When and how to use a ThreadLocal
As our readers might already have guessed, I deal with memory leaks on a daily basis. A particular type of the OutOfMemoryError messages has recently started catching my attention – the issues triggered by misused ThreadLocals have become more and more frequent. Looking at the causes for such leakages, I am starting to believe that more than half of those are caused by developers who either have no clue what they are doing or who are trying to apply a solution to the problems which it is not meant to solve.
Instead of grinding my teeth, I decided to open up the topic by publishing two articles, first of which you are currently reading. In the post I explain the motivation behind ThreadLocal usage. In the second post currently in progress I will open up the ThreadLocal bonnet and look at the implementation.
Let us start with an imaginary scenario in which ThreadLocal usage is indeed reasonable. For this, say hello to our hypothetical developer, named Tim. Tim is developing a webapp, in which there is a lot of localized content. For example a user from California would expect to be greeted with date formatted using a familiar MM/dd/yy pattern, one from Estonia on the other hand would like to see a date formatted according to dd.MM.yyyy. So Tim starts writing code like this:
public String formatCurrentDate() { DateFormat df = new SimpleDateFormat("MM/dd/yy"); return df.format(new Date()); } public String formatFirstOfJanyary1970() { DateFormat df = new SimpleDateFormat("MM/dd/yy"); return df.format(new Date(0)); }
After a while, Tim finds this to be boring and against good practices – the application code is polluted with such initializations. So he makes a seemingly reasonable move by extracting the DateFormat to an instance variable. After making the move, his code now looks like the following:
private DateFormat df = new SimpleDateFormat("MM/dd/yy"); public String formatCurrentDate() { return df.format(new Date()); } public String formatFirstOfJanyary1970() { return df.format(new Date(0)); }
Happy with the refactoring results, Tim tosses an imaginary high five to himself, pushes the change to the repository and walks home. Few days later the users start complaining – some of them seem to get completely garbled strings instead of the former nicely formatted dates.
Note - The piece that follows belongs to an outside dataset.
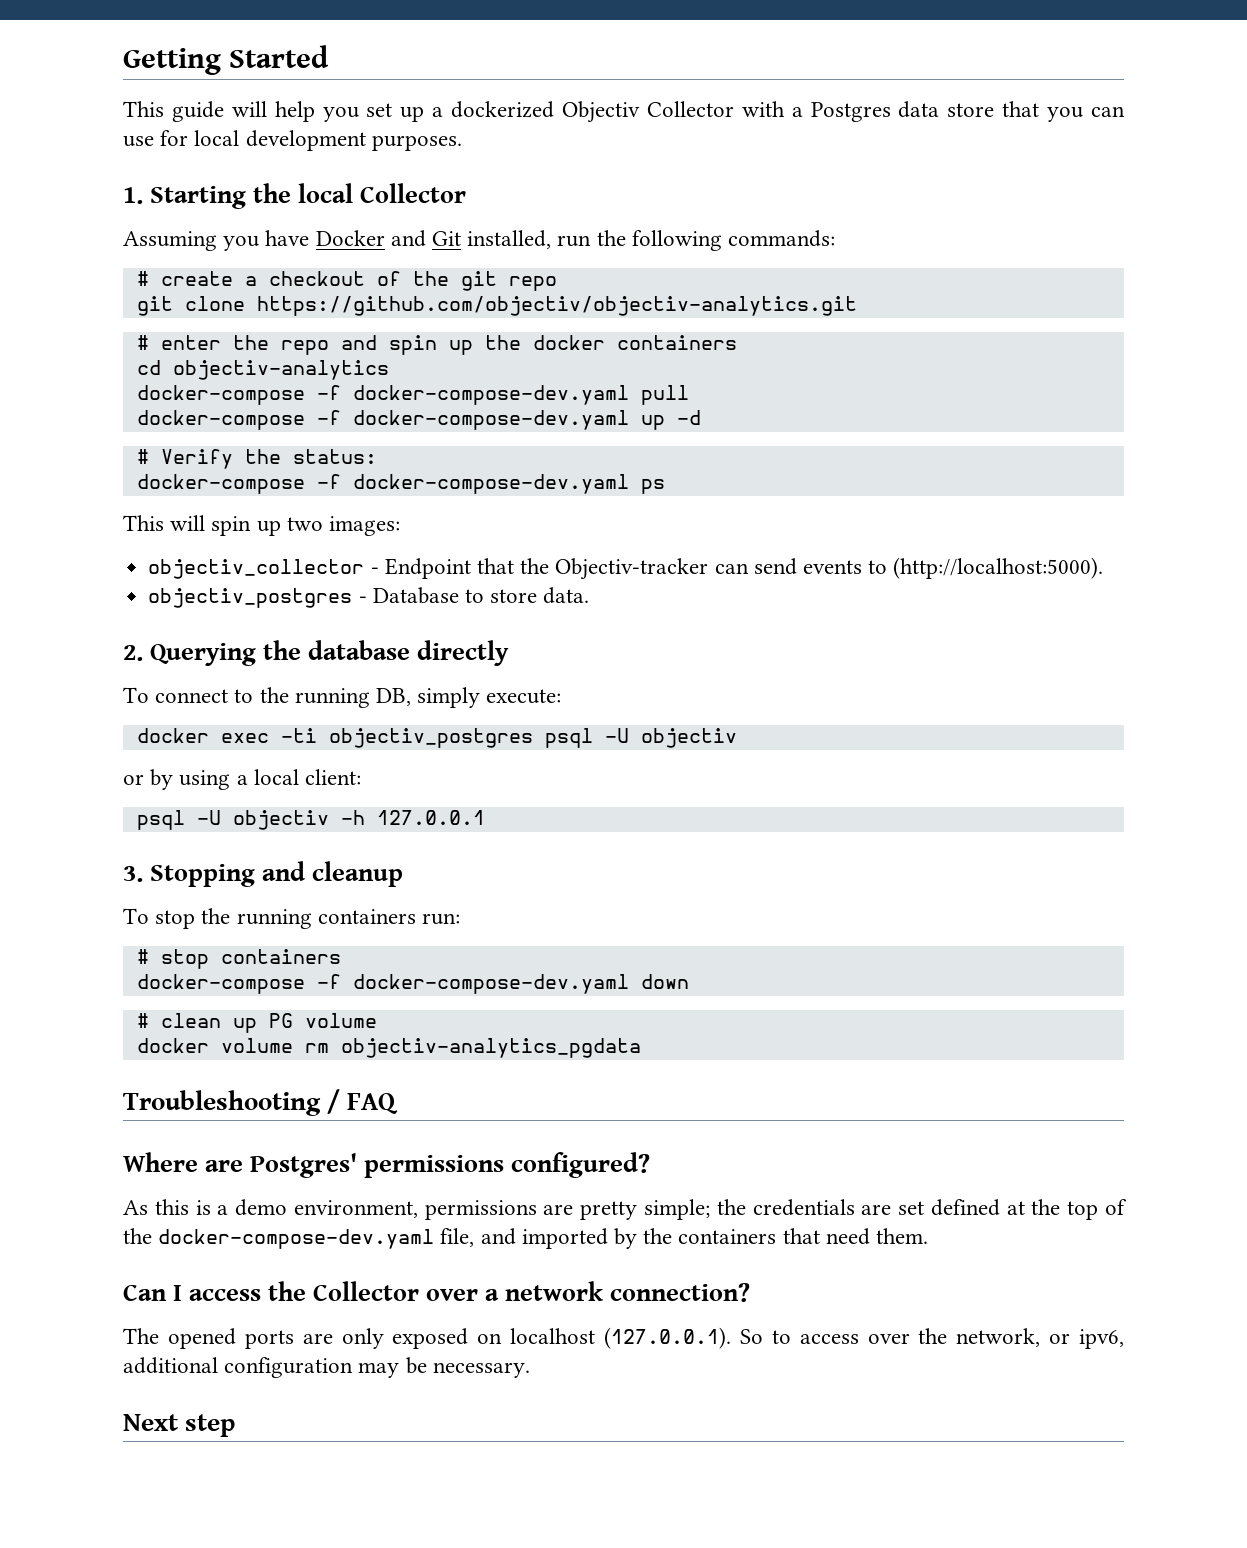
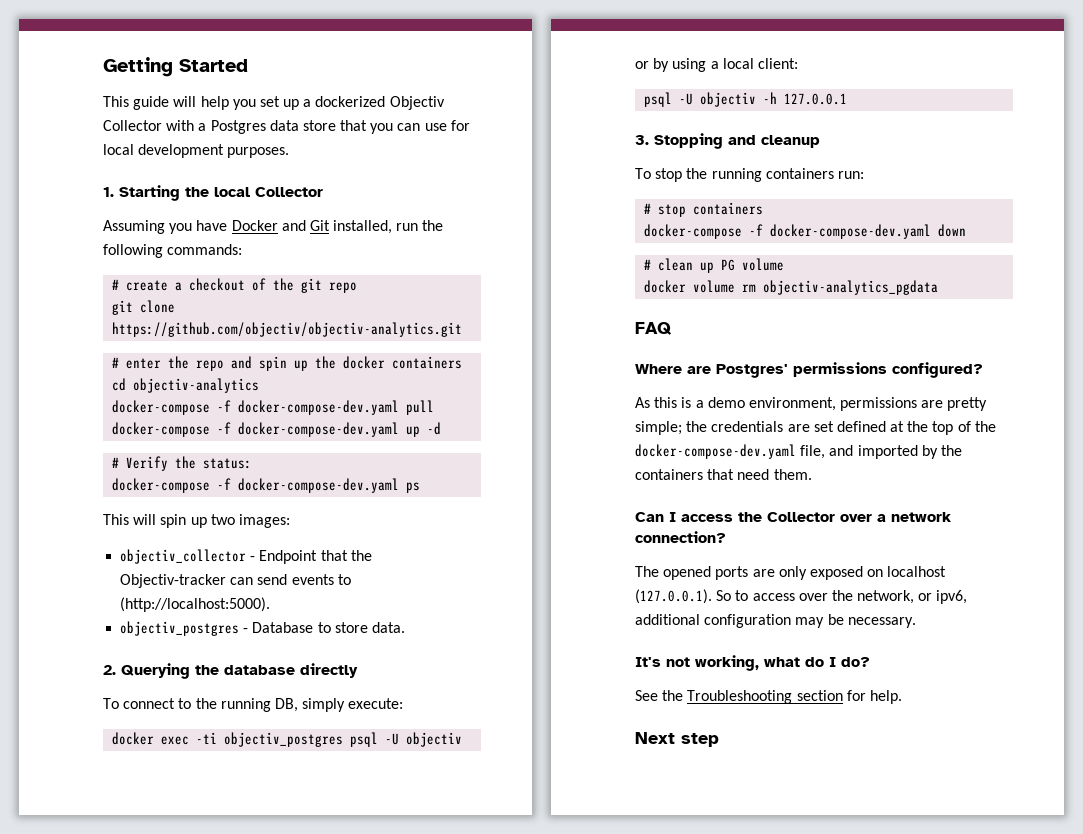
[123,1089,341,1116] Troubleshooting / -> (939, 287) none
(530, 1370) none -> [635,655,870,671] [635,690,902,704] // It's not working, what do I do? // See the Troubleshooting section for help.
Investigating the issue Tim discovers that the DateFormat implementation is not thread safe. Meaning that in the scenario above, if two threads simultaneously use the formatCurrentDate() and formatFirstOfJanyary1970() methods, there is a chance that the state gets mangled and displayed result could be messed up. So Tim fixes the issue by limiting the access to the methods to make sure one thread at a time is entering at the formatting functionality. Now his code looks like the following:
private DateFormat df = new SimpleDateFormat("MM/dd/yy"); public synchronized String formatCurrentDate() { return df.format(new Date()); } public synchronized String formatFirstOfJanyary1970() { return df.format(new Date(0)); }
After giving himself another virtual high five, Tim commits the change and goes to a long-overdue vacation. Only to start receiving phone calls next day complaining that the throughput of the application has dramatically fallen. Digging into the issue he finds out that synchronizing the access has created an unexpected bottleneck in the application. Instead of entering the formatting sections as they pleased, threads now have to wait behind one another.
Reading further about the issue Tim discovers a different type of variables called ThreadLocal. These variables differ from their normal counterparts in that each thread that accesses one (via ThreadLocal’s get or set method) has its own, independently initialized copy of the variable. Happy with the newly discovered concept, Tim once again rewrites the code:
public static ThreadLocal df = new ThreadLocal() { protected DateFormat initialValue() { return new SimpleDateFormat("MM/dd/yy"); } }; public String formatCurrentDate() { return df.get().format(new Date()); } public String formatFirstOfJanyary1970() { return df.get().format(new Date(0)); }
Going through a process like this, Tim has through painful lessons learned a powerful concept. Applied like in the last example, the result serves as a good example about the benefits.
But the newly-found concept is a dangerous one. If Tim had used one of the application classes instead of the JDK bundled DateFormat classes loaded by the bootstrap classloader, we are already in the danger zone. Just forgetting to remove it after the task at hand is completed, a copy of that Object will remain with the Thread, which tends to belong to a thread pool. Since lifespan of the pooled Thread surpasses that of the application, it will prevent the object and thus a ClassLoader being responsible for loading the application from being garbage collected. And we have created a leak, which has a chance to surface in a good old java.lang.OutOfMemoryError: PermGen space form
Another way to start abusing the concept is via using the ThreadLocal as a hack for getting a global context within your application. Going down this rabbit hole is a sure way to mangle your application code with all kind of unimaginary dependencies coupling your whole code base into an unmaintainable mess.